医療面接

診察の手順の一つとして「問診」とか「病歴聴取」というのがありまして、患者さんから症状や経過を聞いていくつかの病気を想定したり除外したり、診断の第一段階としてはとても重要です。その後の診察や検査よりも大切だったり大きなヒントになったりするので、一般の人が思う以上に我々は労力や時間をかけて患者さんの話を聞きます。

近年はこの問診を「医療面接」と呼ぶようになったらしく、診断の入り口としてだけでなく患者との信頼関係を築いたり治療の一法としても位置付けられています。医学生の教育でもこの部分は重視されるようになりました。私が学生の頃にはそんな風には習わなかったと思います。

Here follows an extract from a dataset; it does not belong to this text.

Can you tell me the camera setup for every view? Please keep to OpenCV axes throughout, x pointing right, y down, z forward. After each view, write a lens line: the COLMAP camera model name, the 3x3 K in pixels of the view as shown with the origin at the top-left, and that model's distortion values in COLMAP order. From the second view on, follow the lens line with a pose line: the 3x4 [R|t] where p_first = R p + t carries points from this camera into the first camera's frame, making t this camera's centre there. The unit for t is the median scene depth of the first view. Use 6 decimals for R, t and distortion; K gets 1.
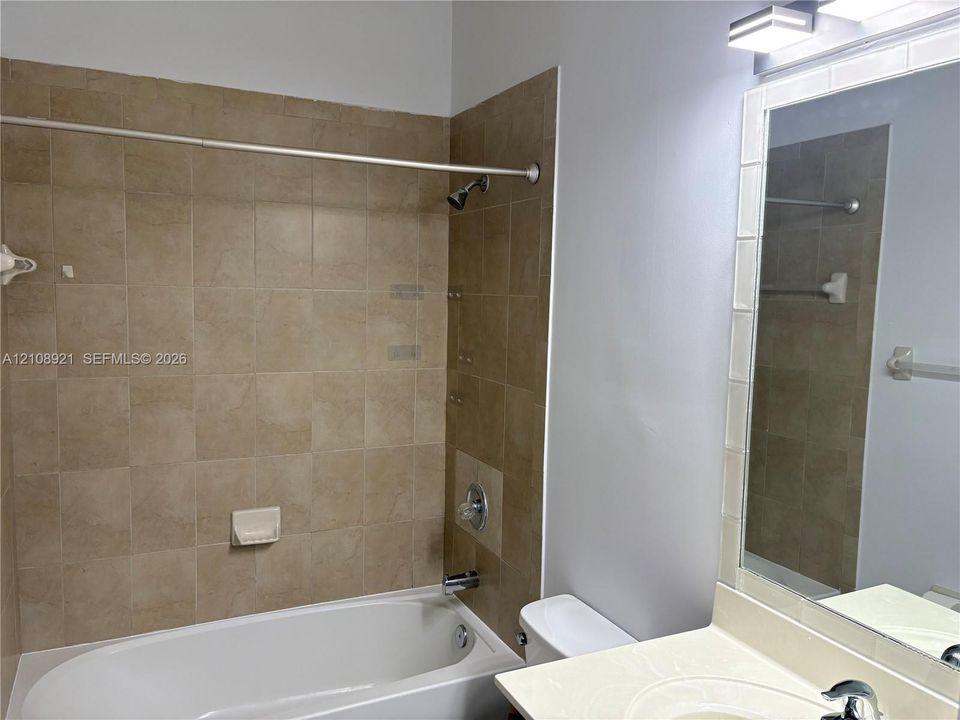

習わなかったけれど、医師として働くようになってから、先輩たちの診察を見たり自分で試行錯誤したりして、いろいろ身につけました。小さな病院で働いた期間が長くてCTやMRIや内視鏡などの大仕掛けの検査に頼りすぎなかったというのもあって、知らず知らずに医療面接を大切にするようになったようです。話をよく聞けば診断のヒントになるし、よく話を聞いてくれる先生という「誤解」もしてもらえるので、一石二鳥です(笑)

まあ、患者さんを「患者様」と呼ぶようになって、クソ丁寧な言葉を駆使するとか後で訴えられないように十分な話をしておく等の小手先のテクニックも話題にはなりましたが、私ゃ嫌いですね。今さら丁寧な言葉は使えないし、こんなキャラですので正直な話をしようと思っています。

話を聞いてもらってスッキリしたわぁ、この先生ならなんとか治してもらえそうだわぁ、と思ってもらえたら第一段階としては成功なんですよ、お互いに。